Il credito che viene richiesto è della misura del 30% delle spese sostenute nei mesi di giugno, luglio e agosto 2021 per la sanificazione degli ambienti e degli strumenti utilizzati e per l’acquisto di dispositivi di protezione atti a garantire la salute dei lavoratori e degli utenti, comprese le spese per la somministrazione di tamponi per Covid-19 che nel precedente credito di sanificazione (introdotto dall’art. 125 D.L. 34/2020) erano esclusi.
La comunicazione pertanto avviene a consuntivo, ossia una volta che si è chiuso il lasso temporale di osservazione e a tal proposito occorre interrogarsi sul termine “sostenute”. Da un punto di vista prettamente letterale sembrerebbe intendersi il riferimento al criterio di cassa; quindi, le spese “pagate” dal 1.06.2021 a fino al 31.08.2021; tuttavia, in altre casistiche simili, tra tutte il precedente credito d’imposta sanificazione e DPI di cui all’art. 125 D.L. 34/2020, è stato chiarito che per “spese sostenute (in quel caso) nel 2020” si deve far riferimento al beneficiario:
- persone fisiche, compresi i professionisti e gli enti non commerciali, imprese individuali, società di persone in semplificata (per queste ultime 2 tipologie se si è optato per l’art. 18, c. 5 D.P.R. 600/1973: il pagamento si intende effettuato alla data di registrazione del documento contabile): criterio di cassa e quindi la data dell’effettivo pagamento della spesa, indipendentemente alla data di avvio degli interventi e degli investimenti cui i pagamenti si riferiscono;
- per le ditte individuali, società, enti commerciali e non in contabilità ordinaria: criterio di competenza.
Ciò che resta tutt’ora da chiarire è se tale credito potrà essere ceduto a terzi, come disposto per il precedente.

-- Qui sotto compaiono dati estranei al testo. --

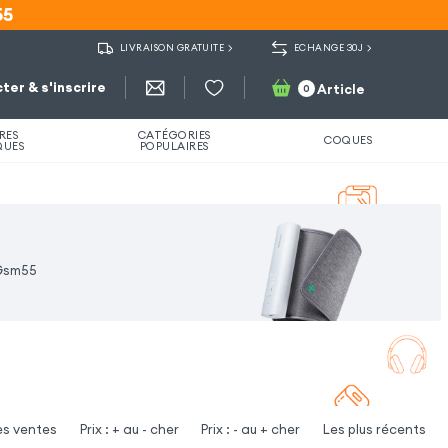
55
55
LIVRAISON GRATUITE
ECHANGE 30J
ter & s'inscrire
Article
0
RES
CATÉGORIES
COQUES
QUES
POPULAIRES
 Gsm55
es ventes
Prix : + au - cher
Prix : - au + cher
Les plus récents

Ma mentre per il precedente il riferimento era all’art. 122 (D.L. 34/2020) che esplicitamente citava tra i crediti cedibili quello di cui all’art. 125, D.L. 34/2020, per il presente credito non esiste alcun riferimento di tale genere, perciò, ad oggi resta utilizzabile in compensazione o in dichiarazione dei redditi.
Verrà istituito un apposito codice tributo per l’utilizzo del credito e l’utilizzo potrà avvenire soltanto a partire dal giorno lavorativo successivo alla pubblicazione del provvedimento che stabilirà la percentuale applicabile sulla base degli importi delle istanze ricevute; quindi, se il provvedimento verrà pubblicato il 12.11.2021, il credito potrà essere utilizzato dal 13.11.2021.

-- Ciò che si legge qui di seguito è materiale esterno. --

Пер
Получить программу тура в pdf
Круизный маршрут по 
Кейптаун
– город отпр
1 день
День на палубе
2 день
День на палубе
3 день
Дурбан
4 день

Infine, si ricorda che Il credito spetta nella misura massima di 60.000 euro per ciascun beneficiario e nel limite annuo massimo di 200 milioni per il 2021.
L'importo non concorre alla formazione del reddito ai fini delle dirette e ai fini Irap e non rileva ai fini del rapporto degli interessi passivi, né per il calcolo del ROL.